[Work instruction]: What's needed is an exact copy of the lines from the one that contains "Petra Martic: 0.5665 -> 0.5663" to the end of the data below, leaving the pictures out.

[Data for the task]:
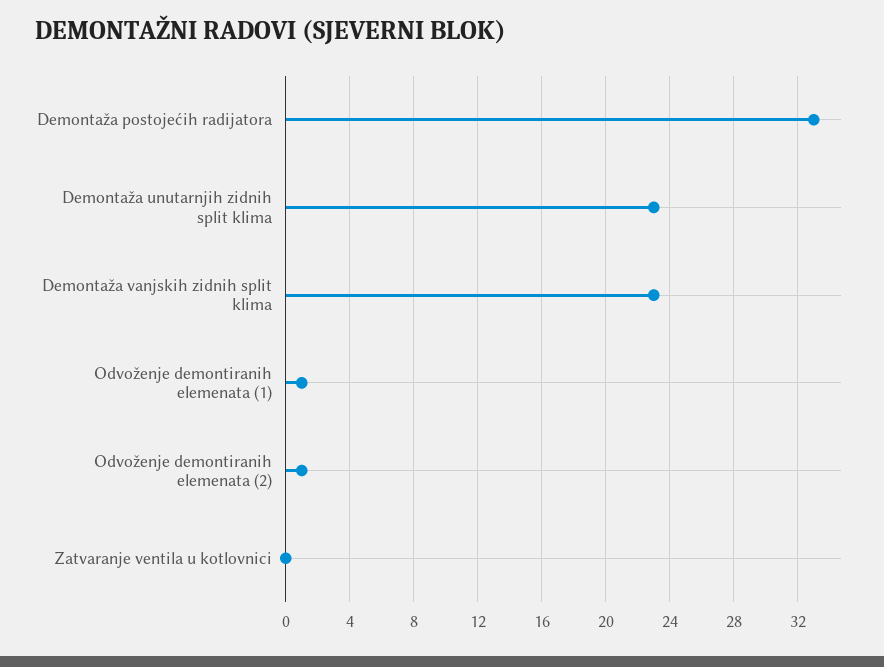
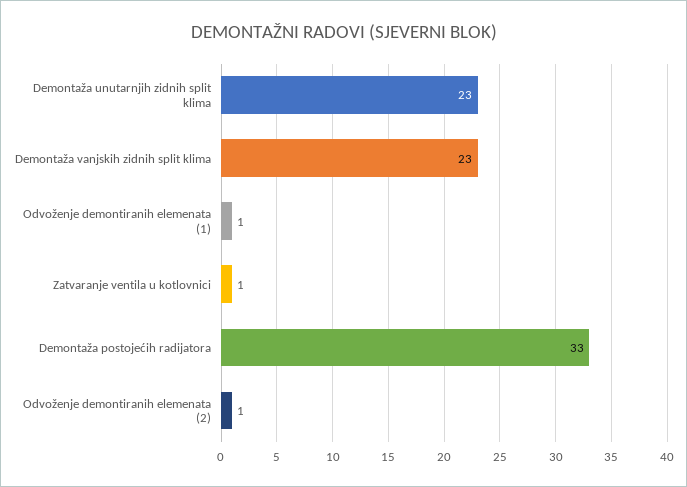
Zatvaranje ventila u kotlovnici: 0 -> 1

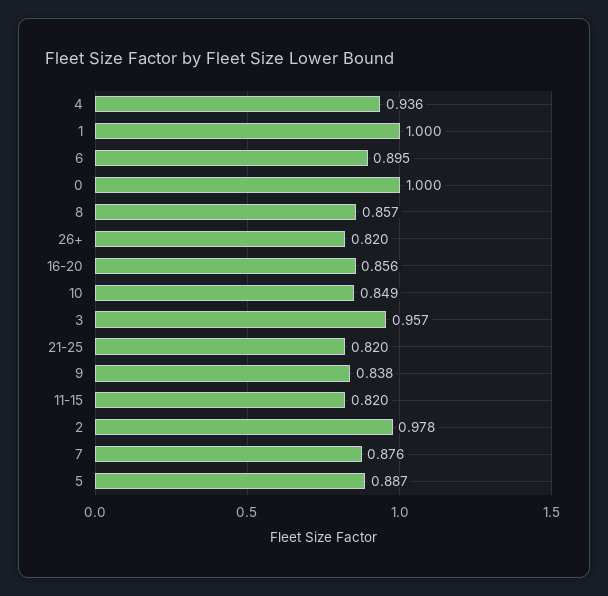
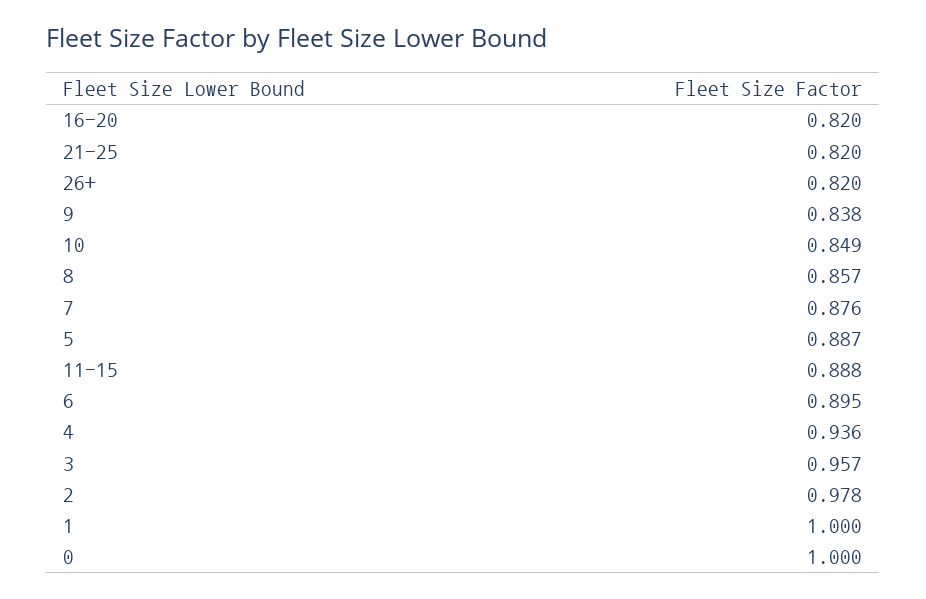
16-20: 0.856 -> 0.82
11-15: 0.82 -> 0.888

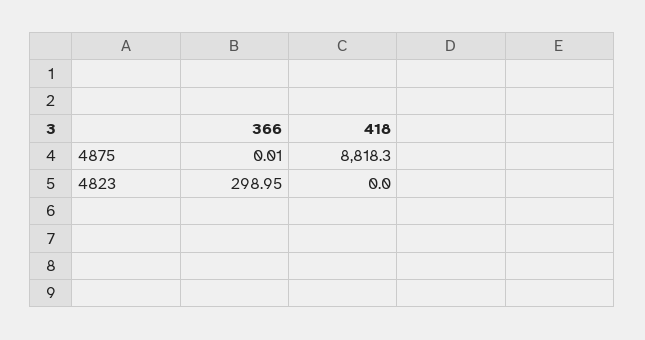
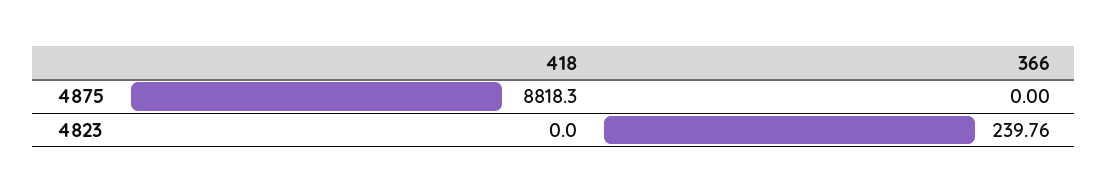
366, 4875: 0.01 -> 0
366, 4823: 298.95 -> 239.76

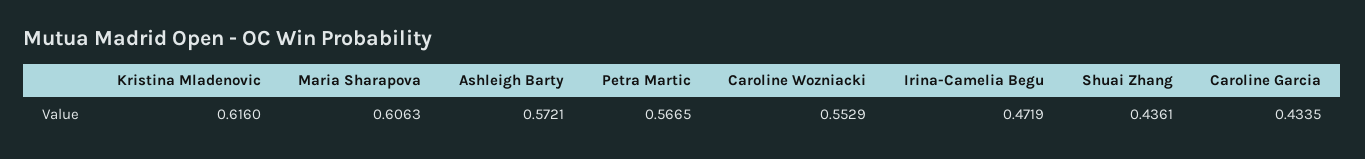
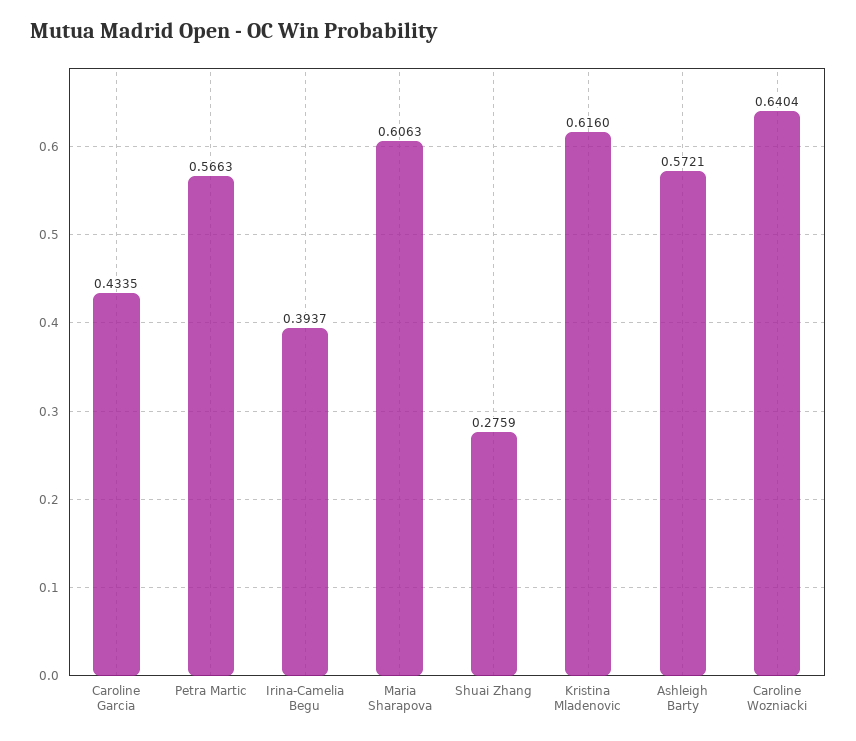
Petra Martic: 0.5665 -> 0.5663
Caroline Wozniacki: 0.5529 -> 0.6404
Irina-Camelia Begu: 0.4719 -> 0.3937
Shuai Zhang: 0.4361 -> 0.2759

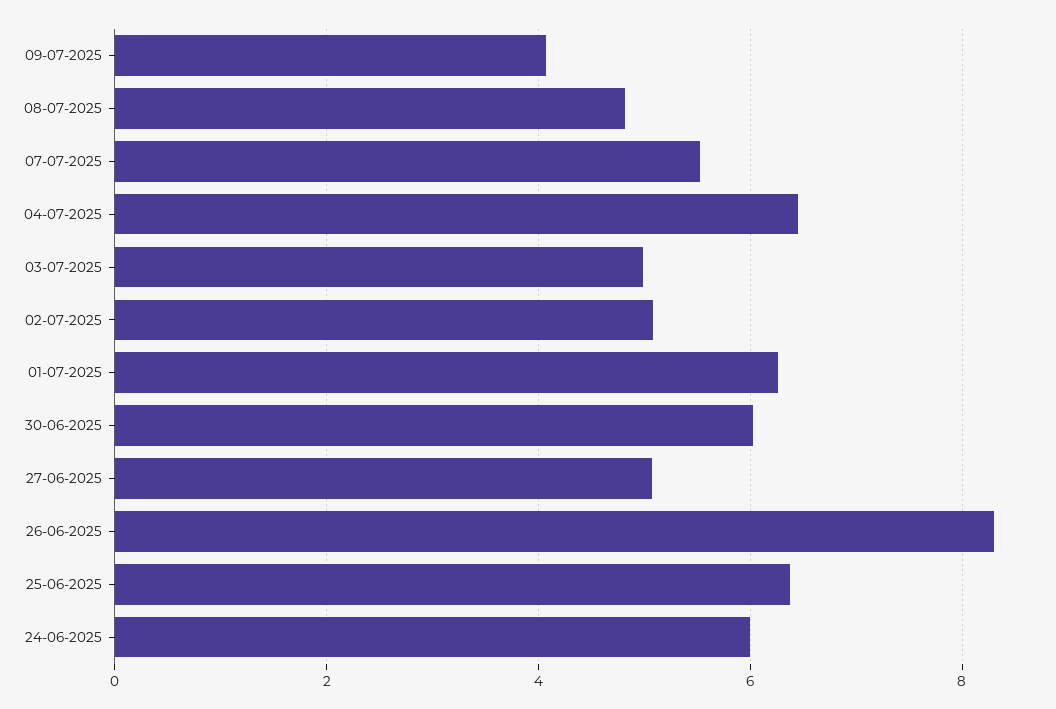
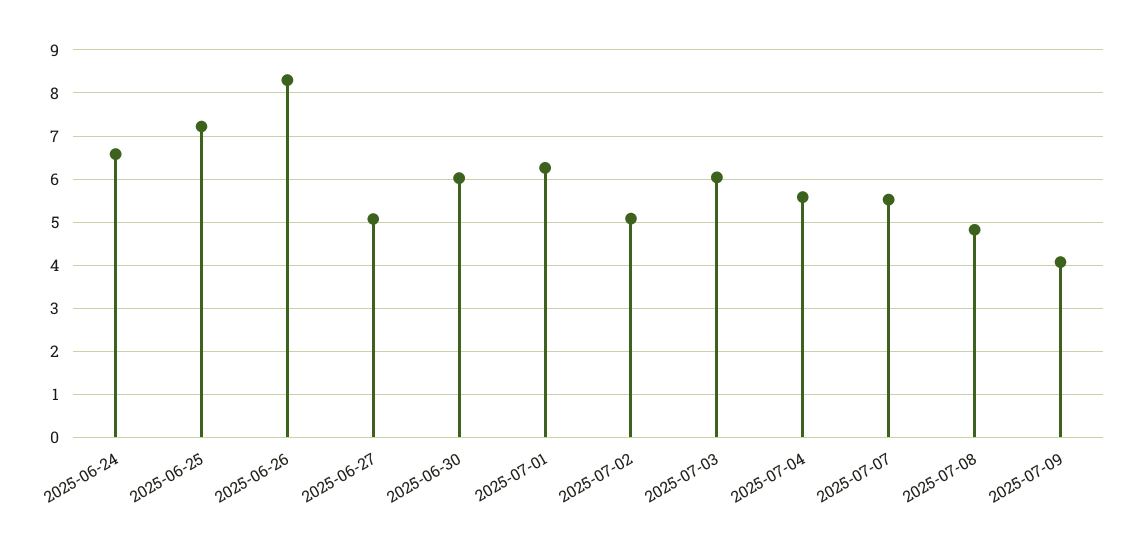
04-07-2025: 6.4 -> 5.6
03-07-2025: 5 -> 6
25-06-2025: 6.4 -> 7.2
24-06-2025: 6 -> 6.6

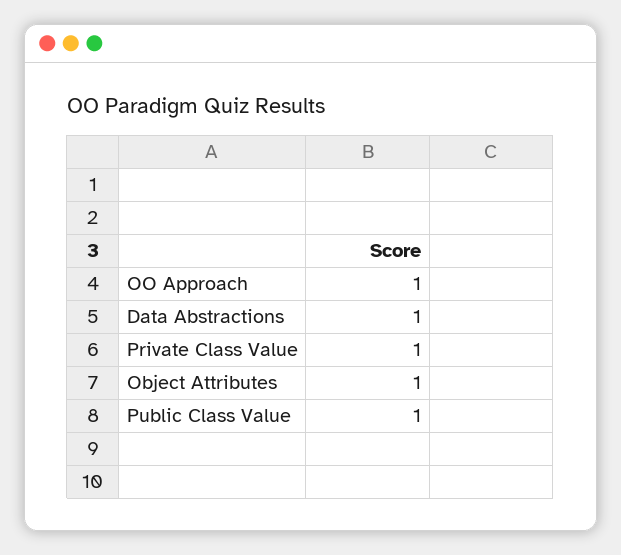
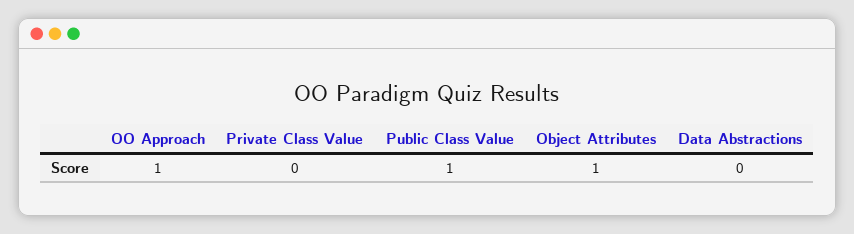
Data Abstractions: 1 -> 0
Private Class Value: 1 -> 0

[Task solution]:
Petra Martic: 0.5665 -> 0.5663
Caroline Wozniacki: 0.5529 -> 0.6404
Irina-Camelia Begu: 0.4719 -> 0.3937
Shuai Zhang: 0.4361 -> 0.2759

04-07-2025: 6.4 -> 5.6
03-07-2025: 5 -> 6
25-06-2025: 6.4 -> 7.2
24-06-2025: 6 -> 6.6

Data Abstractions: 1 -> 0
Private Class Value: 1 -> 0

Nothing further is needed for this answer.